Estudo da Procempa e Santa Casa confirma potencial da IA para prever risco de câncer de mama
Um estudo desenvolvido pela Empresa Pública de Tecnologia da Informação e Comunicação de Porto Alegre (Procempa) e pela Santa Casa de Porto Alegre confirmou o potencial da inteligência artificial Mirai para prever o risco de desenvolvimento do câncer de mama a partir de exames de mamografia. A pesquisa contou com a parceria da Universidade Federal de Ciências da Saúde de Porto Alegre (UFCSPA) e com o apoio do Massachusetts Institute of Technology (MIT), instituição responsável pelo desenvolvimento do algoritmo utilizado no estudo.
Os resultados foram publicados em um periódico científico internacional, consolidando a Procempa e a Santa Casa como instituições protagonistas na validação científica e na aplicação ética de tecnologias inovadoras em saúde no contexto brasileiro.
A pesquisa avaliou o desempenho do modelo de inteligência artificial Mirai, desenvolvido pelo MIT, que utiliza técnicas avançadas de aprendizado profundo (deep learning) para analisar imagens mamográficas e estimar a probabilidade de uma mulher desenvolver câncer de mama nos cinco anos subsequentes. Foram analisados mil exames realizados entre 2019 e 2024 na Santa Casa, demonstrando alta precisão na identificação de mulheres com maior risco para a doença.
A diretora-presidente da Procempa, Débora Roesler, destaca o alinhamento entre tecnologia e propósito público. “O uso da inteligência artificial para a detecção precoce do câncer de mama é um exemplo concreto de como a tecnologia pode salvar vidas quando colocada a serviço das pessoas. Na Procempa, seguimos comprometidos em desenvolver e apoiar soluções tecnológicas que fortaleçam a saúde pública e o futuro da sociedade.”
“Este estudo reforça o papel da Santa Casa como um centro de excelência em assistência, ensino e pesquisa, comprometido com a produção de conhecimento que gera impacto real na saúde da população", ressalta o diretor médico de Ensino e Pesquisa da Santa Casa, Antonio Kalil.
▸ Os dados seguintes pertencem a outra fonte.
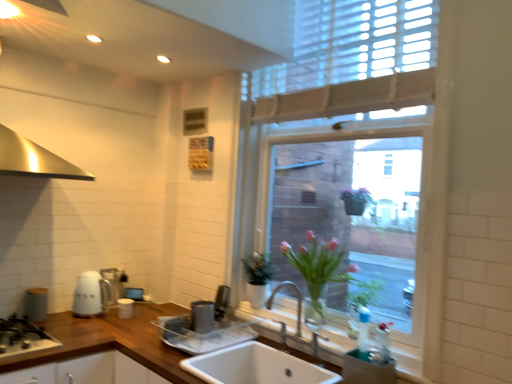
Question: Is satin silver toaster at lower center, acting as the 4th appliance starting from the back, to the right of wooden at center from the viewer's perspective?

Choices:
 (A) yes
 (B) no

Answer: (A)

Question: Can you confirm if satin silver toaster at lower center, acting as the second appliance starting from the front, is smaller than wooden at center?

Choices:
 (A) yes
 (B) no

Answer: (A)

Question: Is satin silver toaster at lower center, placed as the fourth appliance when sorted from left to right, bigger than wooden at center?

Choices:
 (A) yes
 (B) no

Answer: (B)

Question: Could wooden at center be considered to be inside satin silver toaster at lower center, placed as the fourth appliance when sorted from left to right?

Choices:
 (A) no
 (B) yes

Answer: (A)

Question: Is satin silver toaster at lower center, acting as the second appliance starting from the front, facing towards wooden at center?

Choices:
 (A) yes
 (B) no

Answer: (B)

Question: Are satin silver toaster at lower center, placed as the fourth appliance when sorted from left to right, and wooden at center making contact?

Choices:
 (A) no
 (B) yes

Answer: (A)

Question: Is transparent glass window at center at the left side of wooden at center?

Choices:
 (A) yes
 (B) no

Answer: (B)

Question: Is wooden at center surrounded by transparent glass window at center?

Choices:
 (A) no
 (B) yes

Answer: (A)

Question: Is transparent glass window at center shorter than wooden at center?

Choices:
 (A) yes
 (B) no

Answer: (B)

Question: Is transparent glass window at center in front of wooden at center?

Choices:
 (A) no
 (B) yes

Answer: (A)

Question: From a real-world perspective, is transparent glass window at center on wooden at center?

Choices:
 (A) yes
 (B) no

Answer: (A)

Question: Is transparent glass window at center aimed at wooden at center?

Choices:
 (A) no
 (B) yes

Answer: (A)

Question: Are satin silver toaster at lower center, acting as the 4th appliance starting from the back, and black matte gas stove at lower left making contact?

Choices:
 (A) no
 (B) yes

Answer: (A)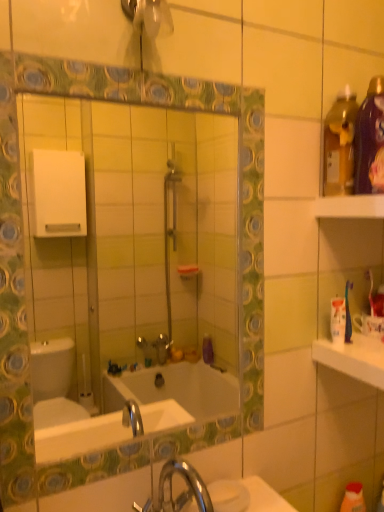
Question: Is white glossy countertop at right thinner than white plastic shelf at upper right?

Choices:
 (A) yes
 (B) no

Answer: (B)

Question: Can you confirm if white glossy countertop at right is taller than white plastic shelf at upper right?

Choices:
 (A) no
 (B) yes

Answer: (B)

Question: Is white glossy countertop at right positioned far away from white plastic shelf at upper right?

Choices:
 (A) no
 (B) yes

Answer: (A)

Question: From a real-world perspective, is white glossy countertop at right positioned under white plastic shelf at upper right based on gravity?

Choices:
 (A) yes
 (B) no

Answer: (A)

Question: Is white glossy countertop at right wider than white plastic shelf at upper right?

Choices:
 (A) no
 (B) yes

Answer: (B)

Question: From the image's perspective, is white glossy countertop at right positioned above or below white plastic shelf at upper right?

Choices:
 (A) above
 (B) below

Answer: (B)

Question: Looking at their shapes, would you say white glossy countertop at right is wider or thinner than white plastic shelf at upper right?

Choices:
 (A) thin
 (B) wide

Answer: (B)

Question: From a real-world perspective, is white glossy countertop at right above or below white plastic shelf at upper right?

Choices:
 (A) below
 (B) above

Answer: (A)

Question: Visually, is white glossy countertop at right positioned to the left or to the right of white plastic shelf at upper right?

Choices:
 (A) right
 (B) left

Answer: (A)

Question: From the image's perspective, relative to green glossy mirror at center, is white glossy countertop at right above or below?

Choices:
 (A) below
 (B) above

Answer: (A)

Question: Based on their positions, is white glossy countertop at right located to the left or right of green glossy mirror at center?

Choices:
 (A) left
 (B) right

Answer: (B)

Question: Is white glossy countertop at right inside the boundaries of green glossy mirror at center, or outside?

Choices:
 (A) inside
 (B) outside

Answer: (B)

Question: Looking at the image, does white glossy countertop at right seem bigger or smaller compared to green glossy mirror at center?

Choices:
 (A) small
 (B) big

Answer: (A)

Question: Looking at their shapes, would you say green glossy mirror at center is wider or thinner than white plastic shelf at upper right?

Choices:
 (A) wide
 (B) thin

Answer: (B)

Question: From a real-world perspective, is green glossy mirror at center physically located above or below white plastic shelf at upper right?

Choices:
 (A) below
 (B) above

Answer: (A)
Resultados - O algoritmo apresentou desempenho adequado para aplicações médicas, com capacidade consistente de diferenciar pacientes de alto e baixo risco. Um dos principais diferenciais da ferramenta é o uso exclusivo das imagens da mamografia, sem necessidade de informações clínicas adicionais, como histórico familiar ou dados laboratoriais, ampliando seu potencial de aplicação em diferentes realidades do sistema de saúde.
De acordo com os autores, a tecnologia não substitui o diagnóstico médico, mas atua como uma ferramenta de apoio à decisão clínica. A proposta é contribuir para um rastreamento mais personalizado, permitindo acompanhamento mais próximo de mulheres com maior risco e evitando exames e procedimentos desnecessários em pacientes de baixo risco.